#### [EXTRACTED RECORDS]

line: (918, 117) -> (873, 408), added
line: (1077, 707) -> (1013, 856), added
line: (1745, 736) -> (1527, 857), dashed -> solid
...
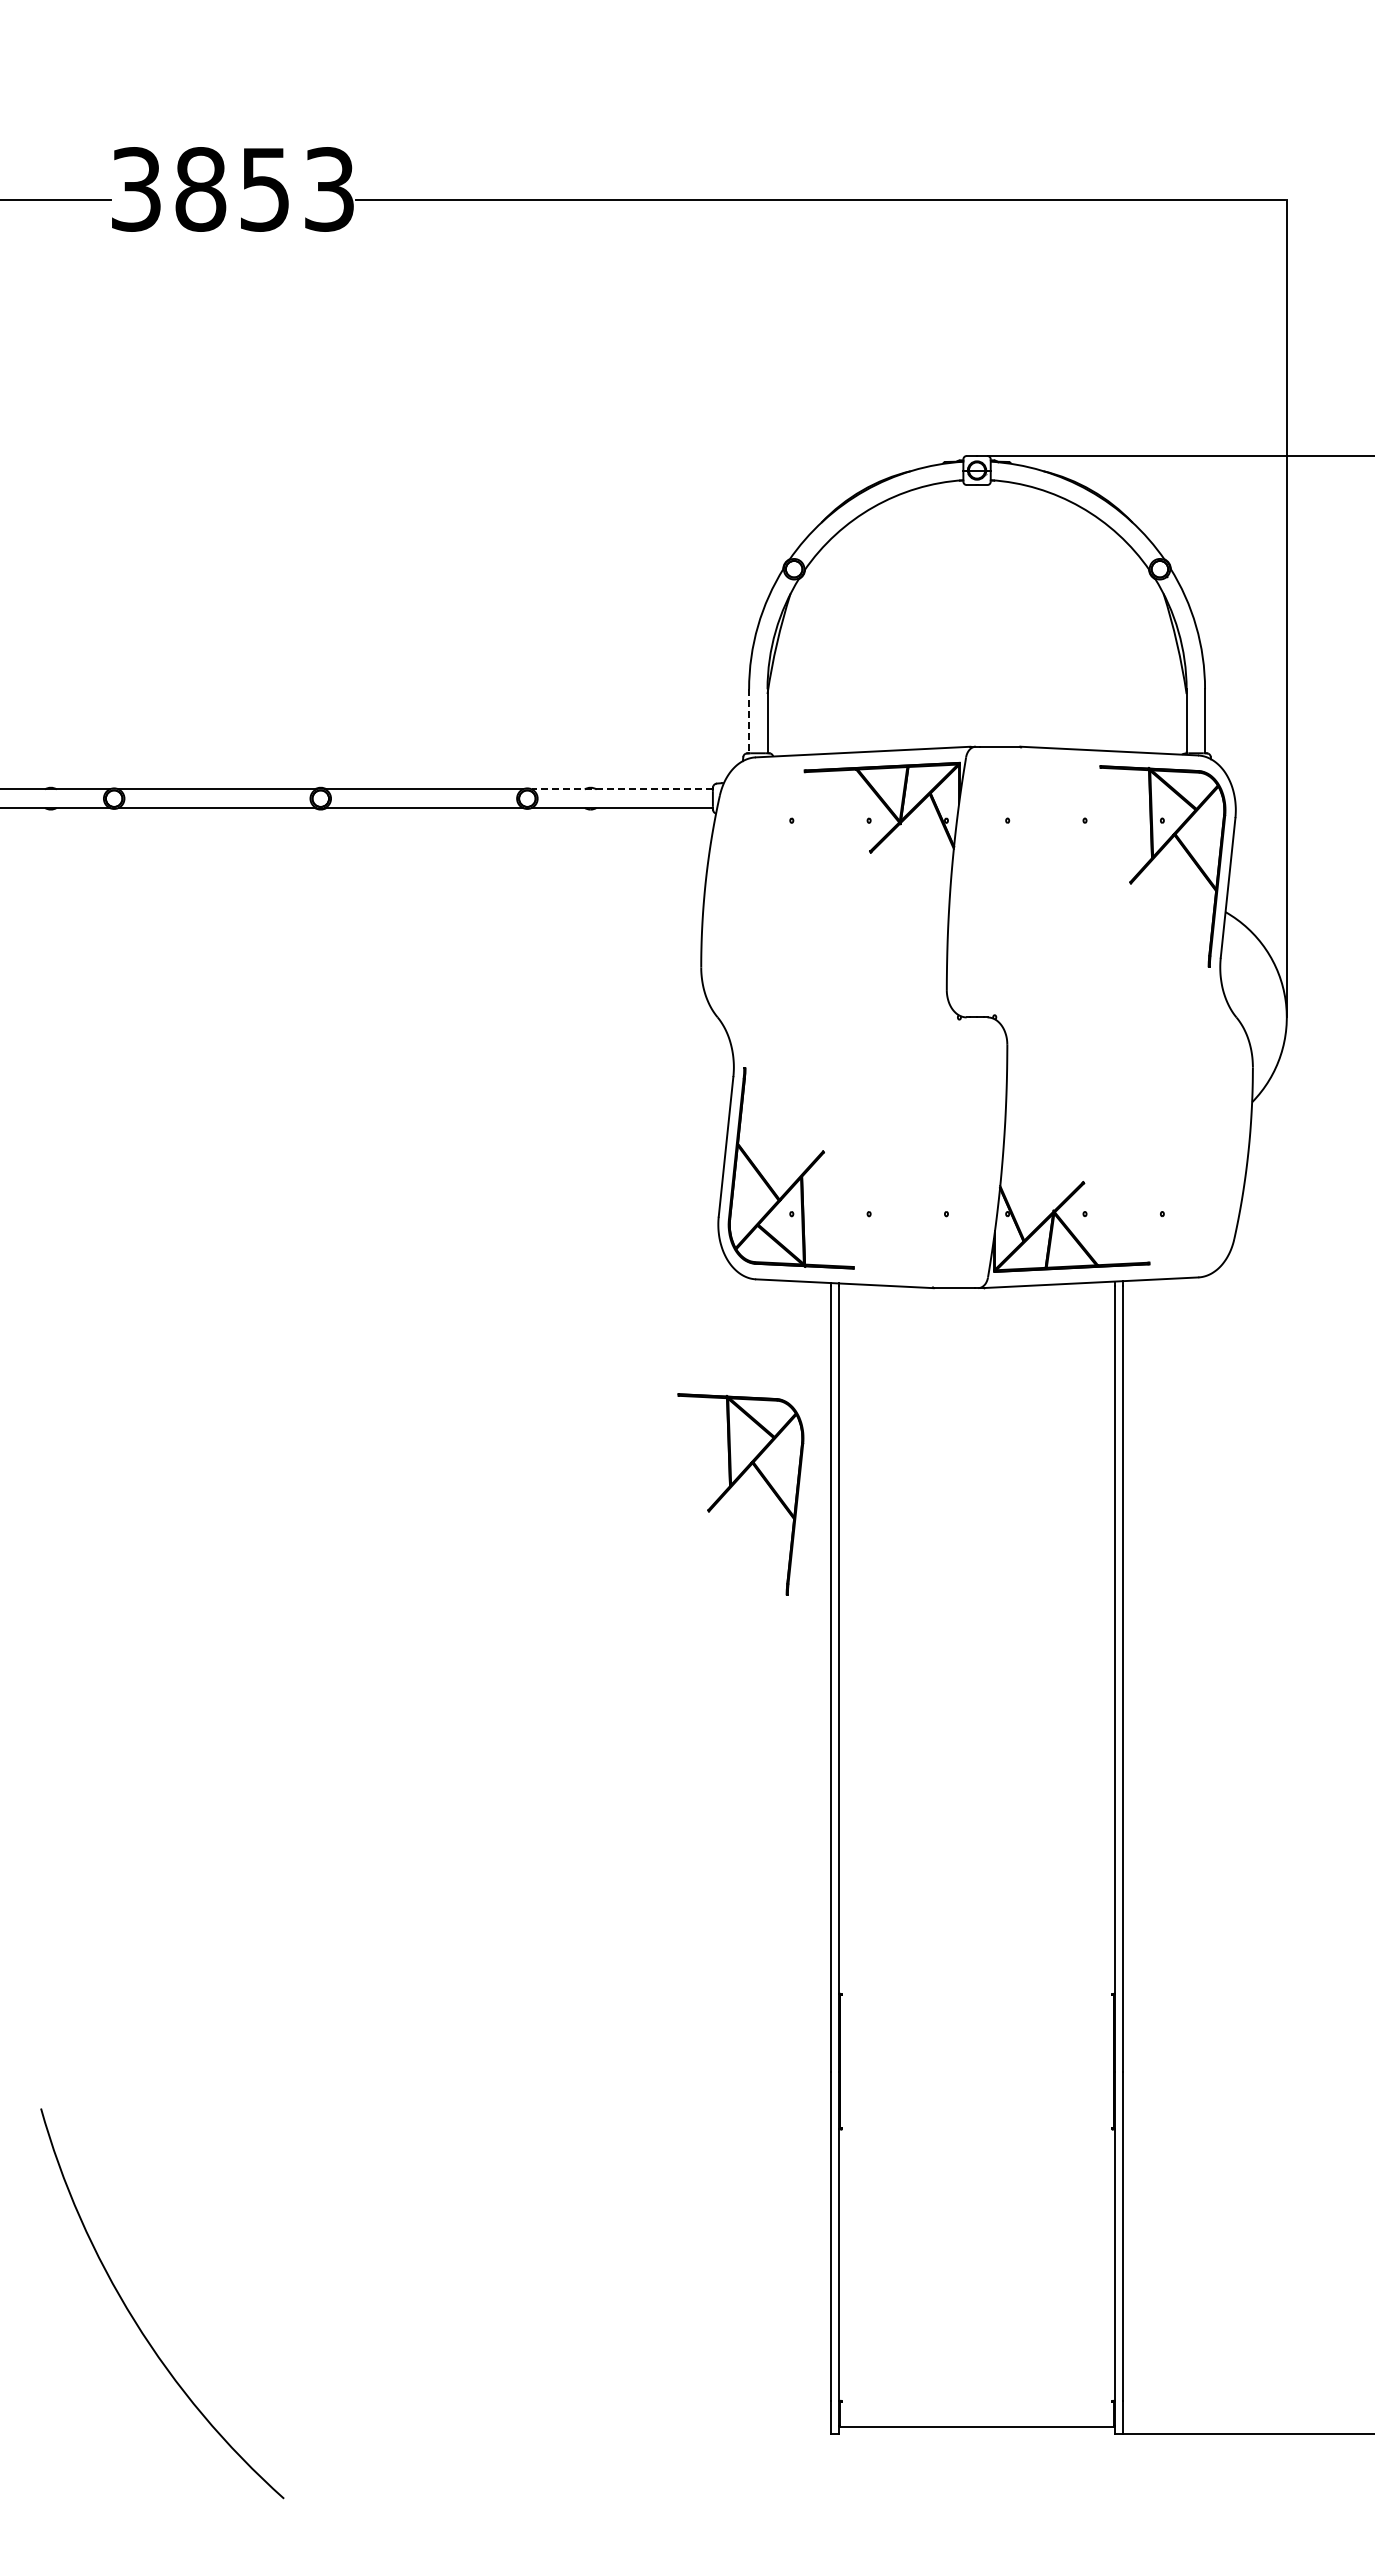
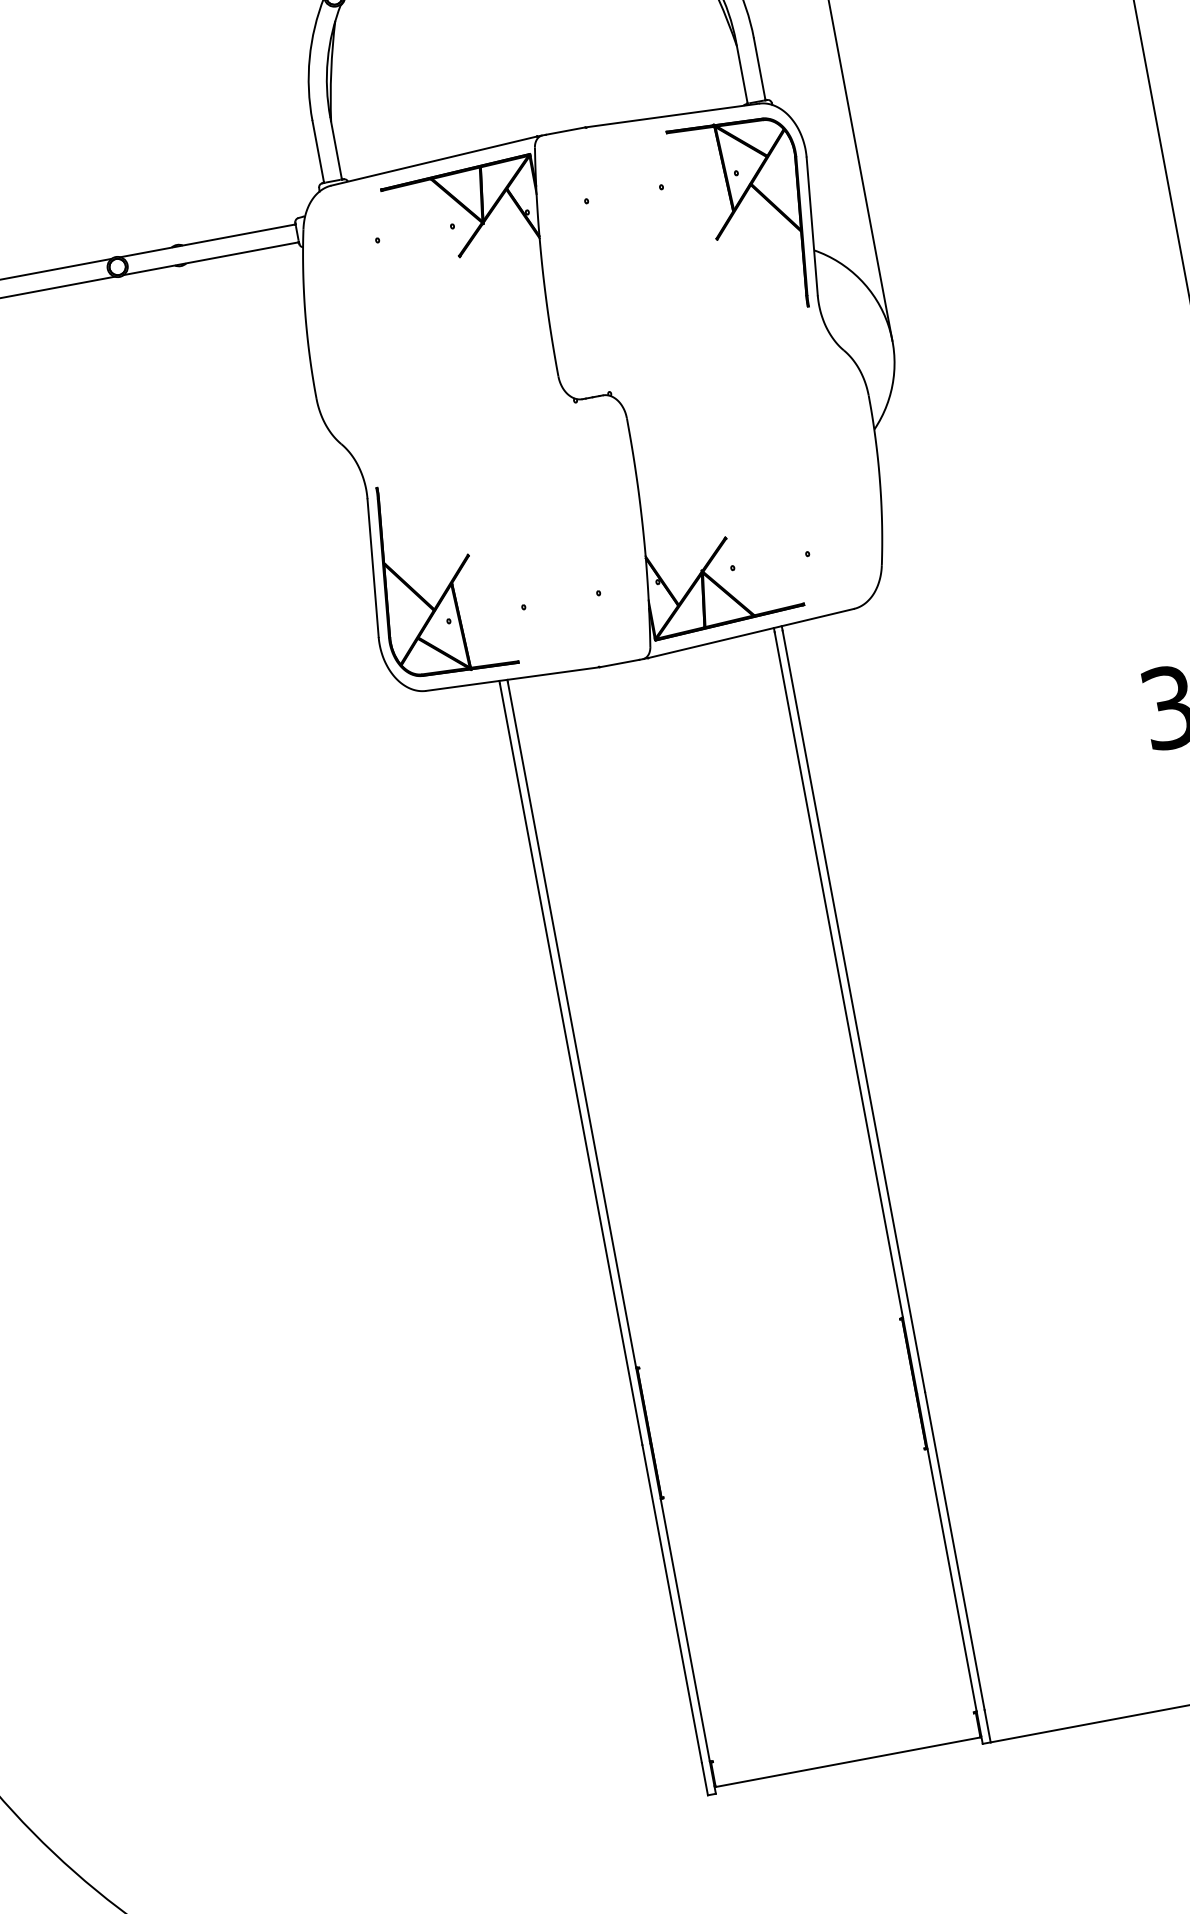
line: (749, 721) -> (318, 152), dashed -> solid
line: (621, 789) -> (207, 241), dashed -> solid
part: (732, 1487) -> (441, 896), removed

#### [WHAT YOU WILL DO]
Give back exactly the lines above, from the line containing "line: (918, 117) -> (873, 408), added" through the line containing "line: (1745, 736)", with both end lines and nothing more.

#### [SOLUTION FOR THIS TASK]
line: (918, 117) -> (873, 408), added
line: (1077, 707) -> (1013, 856), added
line: (1745, 736) -> (1527, 857), dashed -> solid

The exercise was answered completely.